**Required work**:
1. From the passage below on child stunting in Meghalaya, return the portion starting at "Take Meghalaya, which" and ending at "check, four ways.", copied word for word.
2. Extend the passage below on child stunting in Meghalaya, picking up right after its final sentence.

**Excerpt provided**:

Take Meghalaya, which has the highest child stunting in India at 36.8%. The natural first hypothesis: malnourished mothers. So we predict what the data should show if that were true — and check, four ways.

• Across states: Meghalaya should have among the worst maternal nutrition. It has the best — only 9.1% of mothers have low BMI, against an India average of 19.7% and Jharkhand's 29.2%. ✗
• Over time: stunting fell 9.7 points between rounds, but maternal low-BMI barely moved (1.7 points). The lines don't track. ✗
• Within the state: urban Meghalaya's mothers are very well-nourished (5.4% low BMI), yet 26% of their children are still stunted. ✗
• Mechanism: the usual risk markers are absent — iron-tablet uptake (62.7%) and early breastfeeding (76.4%) are better than the India average. ✗

Four tests, four failures. The hypothesis is wrong — and knowing it is wrong is real progress, because it stops the state pouring years into the wrong lever and points to the next candidate (food diversity, geographic access, cultural feeding practices).

Records from a dataset
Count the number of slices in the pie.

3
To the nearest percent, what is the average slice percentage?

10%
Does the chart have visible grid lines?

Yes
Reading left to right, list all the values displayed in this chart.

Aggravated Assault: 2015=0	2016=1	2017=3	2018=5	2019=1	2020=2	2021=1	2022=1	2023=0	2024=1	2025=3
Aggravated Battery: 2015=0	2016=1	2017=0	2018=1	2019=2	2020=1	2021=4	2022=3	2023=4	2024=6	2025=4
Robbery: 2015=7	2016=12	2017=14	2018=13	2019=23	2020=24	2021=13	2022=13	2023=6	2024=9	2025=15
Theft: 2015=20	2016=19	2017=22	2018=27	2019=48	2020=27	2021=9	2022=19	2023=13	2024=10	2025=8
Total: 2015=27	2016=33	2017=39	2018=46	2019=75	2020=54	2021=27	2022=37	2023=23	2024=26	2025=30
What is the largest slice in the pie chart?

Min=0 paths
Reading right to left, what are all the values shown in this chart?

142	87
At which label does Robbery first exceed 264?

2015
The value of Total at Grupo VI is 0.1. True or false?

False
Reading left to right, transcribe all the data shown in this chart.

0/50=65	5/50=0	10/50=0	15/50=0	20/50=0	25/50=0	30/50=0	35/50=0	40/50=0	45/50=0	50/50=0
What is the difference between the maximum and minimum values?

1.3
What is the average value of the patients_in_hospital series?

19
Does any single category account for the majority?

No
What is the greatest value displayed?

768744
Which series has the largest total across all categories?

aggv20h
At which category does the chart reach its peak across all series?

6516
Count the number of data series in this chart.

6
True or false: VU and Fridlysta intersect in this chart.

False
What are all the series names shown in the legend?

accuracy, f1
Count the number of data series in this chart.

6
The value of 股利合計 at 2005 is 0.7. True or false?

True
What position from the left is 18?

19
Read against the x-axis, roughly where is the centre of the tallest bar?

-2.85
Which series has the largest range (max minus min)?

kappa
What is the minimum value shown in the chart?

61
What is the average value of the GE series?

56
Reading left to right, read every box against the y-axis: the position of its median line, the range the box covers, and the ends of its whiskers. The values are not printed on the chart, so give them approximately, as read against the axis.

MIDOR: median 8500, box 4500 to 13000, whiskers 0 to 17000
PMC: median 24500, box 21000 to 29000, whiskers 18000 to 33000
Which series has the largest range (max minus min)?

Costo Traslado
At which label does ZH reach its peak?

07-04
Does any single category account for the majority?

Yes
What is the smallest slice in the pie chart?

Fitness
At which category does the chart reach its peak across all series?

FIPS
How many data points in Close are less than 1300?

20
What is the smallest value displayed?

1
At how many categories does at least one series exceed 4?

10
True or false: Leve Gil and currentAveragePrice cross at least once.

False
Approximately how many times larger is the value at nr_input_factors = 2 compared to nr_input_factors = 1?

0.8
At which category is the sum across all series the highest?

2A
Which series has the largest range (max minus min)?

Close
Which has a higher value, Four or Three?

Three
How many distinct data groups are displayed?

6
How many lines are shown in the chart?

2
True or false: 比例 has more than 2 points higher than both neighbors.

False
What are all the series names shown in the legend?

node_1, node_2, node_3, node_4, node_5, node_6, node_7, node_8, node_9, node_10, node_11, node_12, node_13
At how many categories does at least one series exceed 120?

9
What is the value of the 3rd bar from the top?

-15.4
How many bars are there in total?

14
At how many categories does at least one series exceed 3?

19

**Outputs for the tasks**:
1.
Take Meghalaya, which has the highest child stunting in India at 36.8%. The natural first hypothesis: malnourished mothers. So we predict what the data should show if that were true — and check, four ways.

2.
The discipline cuts the other way, too. In Rajasthan — India's highest post-primary dropout rate, nearly twice the national average — a tempting explanation was the lack of girls' toilets. But the data refused to cooperate: Rajasthan actually had more schools with girls' toilets than the national average; over time, dropouts and toilets moved in the wrong direction together; and villages with toilets showed no significant dropout advantage over those without. Hypothesis weakened, sensibly set aside. When the same method was turned on complementary feeding as a cause of Rajasthan's stunting, every test strengthened it — Rajasthan ranks last on adequate infant diet (8.7% vs India's 15.3%), the rural diet gap matches the rural stunting gap, and the failure is precise to the 6–23-month window. A clean "yes," earned the same way the "no"s were.

A final discipline: know where the data is born. Many numbers are settled long before any AI sees them, simply in how they are first recorded. Self-reported answers tend to drift toward what sounds acceptable; manual measurements drift when instruments or training fall short. Some errors consistently overstate and some consistently understate — a weighing scale set a little high, a recall question answered from memory. None of this implies bad faith; it is simply how all manually collected data behaves, everywhere. The remedies are constructive and well known: align the incentives of whoever records the data, keep instruments and training in good order, audit gently, and simplify the forms. And this is where AI genuinely shines — the tireless validation checks: range checks (a child's age cannot be 200), logical consistency (breastfed newborns cannot exceed live births), and outlier and trend spotting (for instance, a centre reporting the identical number every month).

The happy ending

Notice the shape of all ten chapters. Each warning has a matching, cheerful fix — and most of those fixes are now easier, not harder, in the age of AI:

• The average that hides → disaggregate, which AI does in seconds.
• The missing figures → demand the base, and have AI flag its absence automatically.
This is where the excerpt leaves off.